COMPITO DA SVOLGERE A:
Puoi ricopiare senza modifiche i record riportati più sotto, partendo dalla riga che contiene "Does point (336, 424)" e arrivando fino all'ultima riga dei record, con entrambi gli estremi inclusi? Lascia fuori le immagini.

ESTRATTO:
· · ·

Dire oggi che Grillo finirà come i radicali, che non ha proposte, che ci porterà al fascismo, è una stupida vigliaccata. Calma e gesso. Gli si chiederà conto di quello che farà quando lo farà. Intanto è l’unico che decostruisce l’esistente, tutto il fetido, corrotto esistente, Senza il che non si vede come si possa costruire. Intanto va apprezzato che, lista più votata in Sicilia, a differenza di quelle del vincitore Crocetta e del fascista secondo arrivato, Musumeci, il Movimento 5 Stelle non presenta nessun condannato, nessun indagato, nessun processato, nessun fascista, nessun prete e nessun sospettato di mafia. In Sicilia non è poco. E gli direi anche grazie per aver evitato che in Italia la protesta da lui raccolta venisse avviata su un percorso di estrema destra e finisse in una nostrana “Alba Dorata”. Anche questo non è cosa da poco.

Già, dice, è grazie al “populismo”. Inversioni logiche del nostro tempo: il populista che dà del populista a chi lo contesta, come il terrorista che dà del terrorista alla sua vittima. Spiegava lo scienziato, se ben ricordo, “Populismo è assecondare i comportamenti, l’ideologia e la cultura degli strati più arretrati e reazionari della società”. Colpita e affondata la Lega. Ma forse non anche Berlusconi, Bersani, Monti, il non plus ultra del qualunquismo? Questi campioni dell’antipolitica populista quando, buttando alle ortiche la politica, nel senso della polis, assecondano una pancia  che permette di essere strizzata dall’inculcata paura del peggio e che gode vicariamente della fanfaluca  berlusconiana del “vincente che si fa da sé” e della  riconquista montiana del “rispetto internazionale”. E non sono populisti una Camusso, un Angeletti, un Bonanni, dai quali ci si lascia convincere che, pur ridotti a iloti, magari intossicati, si è mantenuto il posto di lavoro?  Tutta gente che schifa e consegna alla gogna i “violenti” dell’unica politica non antipolitica oggi possibile?

· · ·

(Dati di ragionamento sulla geometria della scena)
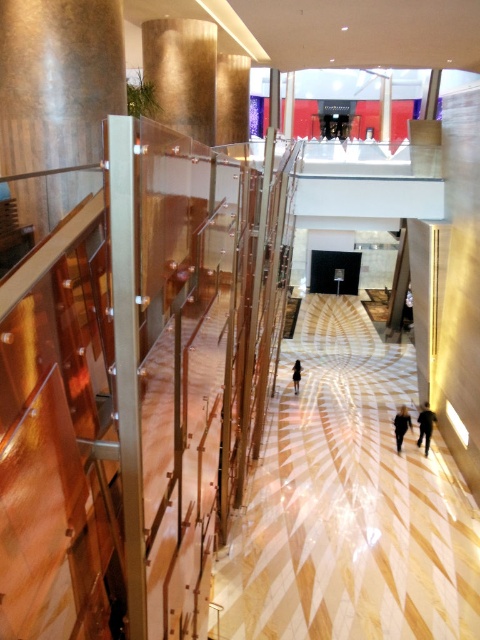
Where is `white glossy floor at center`? The image size is (480, 640). white glossy floor at center is located at coordinates (348, 502).

Can you confirm if white glossy floor at center is shorter than dark brown leather jacket at center?

No.

Locate an element on the screen. The height and width of the screenshot is (640, 480). white glossy floor at center is located at coordinates (348, 502).

Locate an element on the screen. white glossy floor at center is located at coordinates (348, 502).

Who is more distant from viewer, [429,436] or [394,426]?

The point [394,426] is more distant.

Is dark gray fabric person at lower right closer to camera compared to blurred black clothing at center?

Yes, it is.

Is point (421, 440) farther from viewer compared to point (403, 429)?

Yes, point (421, 440) is behind point (403, 429).

The height and width of the screenshot is (640, 480). I want to click on dark gray fabric person at lower right, so click(x=425, y=426).

Does point (336, 424) come farther from viewer compared to point (403, 417)?

Yes, point (336, 424) is farther from viewer.

Is white glossy floor at center to the left of blurred black clothing at center from the viewer's perspective?

Yes, white glossy floor at center is to the left of blurred black clothing at center.

Does point (248, 586) lie in front of point (402, 422)?

Yes, point (248, 586) is closer to viewer.

Locate an element on the screen. The width and height of the screenshot is (480, 640). white glossy floor at center is located at coordinates (348, 502).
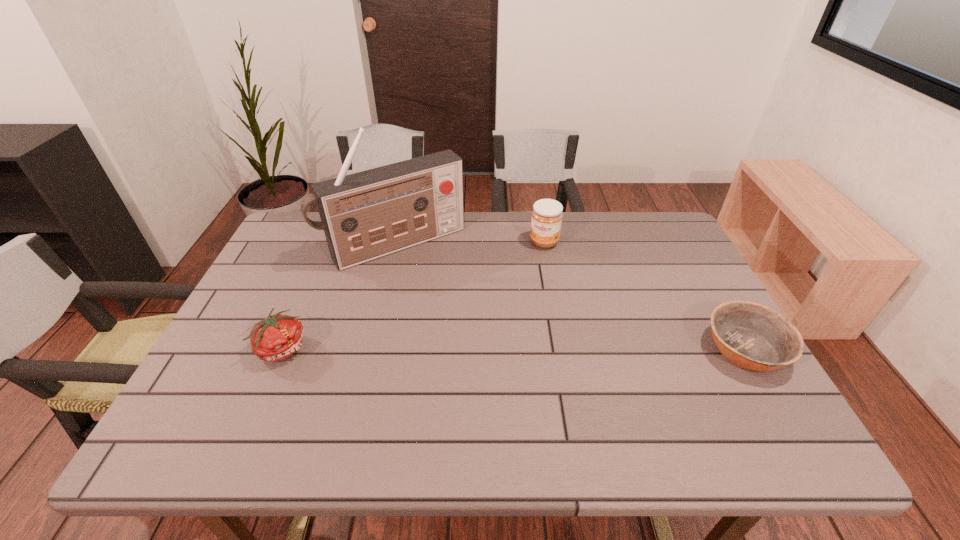
Identify the location of object that is the second closest one to the tallest object. (276, 338).

At what (x,y) coordinates should I click in order to perform the action: click on vacant area that satisfies the following two spatial constraints: 1. on the back side of the tallest object; 2. on the left side of the jam. Please return your answer as a coordinate pair (x, y). The width and height of the screenshot is (960, 540). Looking at the image, I should click on (396, 242).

· · ·

COMPITO DA SVOLGERE B:
Puoi trascrivere parola per parola l'intero estratto su Grillo e il Movimento 5 Stelle?

SOLUZIONE SVOLTA A:
Does point (336, 424) come farther from viewer compared to point (403, 417)?

Yes, point (336, 424) is farther from viewer.

Is white glossy floor at center to the left of blurred black clothing at center from the viewer's perspective?

Yes, white glossy floor at center is to the left of blurred black clothing at center.

Does point (248, 586) lie in front of point (402, 422)?

Yes, point (248, 586) is closer to viewer.

Locate an element on the screen. The width and height of the screenshot is (480, 640). white glossy floor at center is located at coordinates (348, 502).
Identify the location of object that is the second closest one to the tallest object. (276, 338).

At what (x,y) coordinates should I click in order to perform the action: click on vacant area that satisfies the following two spatial constraints: 1. on the back side of the tallest object; 2. on the left side of the jam. Please return your answer as a coordinate pair (x, y). The width and height of the screenshot is (960, 540). Looking at the image, I should click on (396, 242).

SOLUZIONE SVOLTA B:
Dire oggi che Grillo finirà come i radicali, che non ha proposte, che ci porterà al fascismo, è una stupida vigliaccata. Calma e gesso. Gli si chiederà conto di quello che farà quando lo farà. Intanto è l’unico che decostruisce l’esistente, tutto il fetido, corrotto esistente, Senza il che non si vede come si possa costruire. Intanto va apprezzato che, lista più votata in Sicilia, a differenza di quelle del vincitore Crocetta e del fascista secondo arrivato, Musumeci, il Movimento 5 Stelle non presenta nessun condannato, nessun indagato, nessun processato, nessun fascista, nessun prete e nessun sospettato di mafia. In Sicilia non è poco. E gli direi anche grazie per aver evitato che in Italia la protesta da lui raccolta venisse avviata su un percorso di estrema destra e finisse in una nostrana “Alba Dorata”. Anche questo non è cosa da poco.

Già, dice, è grazie al “populismo”. Inversioni logiche del nostro tempo: il populista che dà del populista a chi lo contesta, come il terrorista che dà del terrorista alla sua vittima. Spiegava lo scienziato, se ben ricordo, “Populismo è assecondare i comportamenti, l’ideologia e la cultura degli strati più arretrati e reazionari della società”. Colpita e affondata la Lega. Ma forse non anche Berlusconi, Bersani, Monti, il non plus ultra del qualunquismo? Questi campioni dell’antipolitica populista quando, buttando alle ortiche la politica, nel senso della polis, assecondano una pancia  che permette di essere strizzata dall’inculcata paura del peggio e che gode vicariamente della fanfaluca  berlusconiana del “vincente che si fa da sé” e della  riconquista montiana del “rispetto internazionale”. E non sono populisti una Camusso, un Angeletti, un Bonanni, dai quali ci si lascia convincere che, pur ridotti a iloti, magari intossicati, si è mantenuto il posto di lavoro?  Tutta gente che schifa e consegna alla gogna i “violenti” dell’unica politica non antipolitica oggi possibile?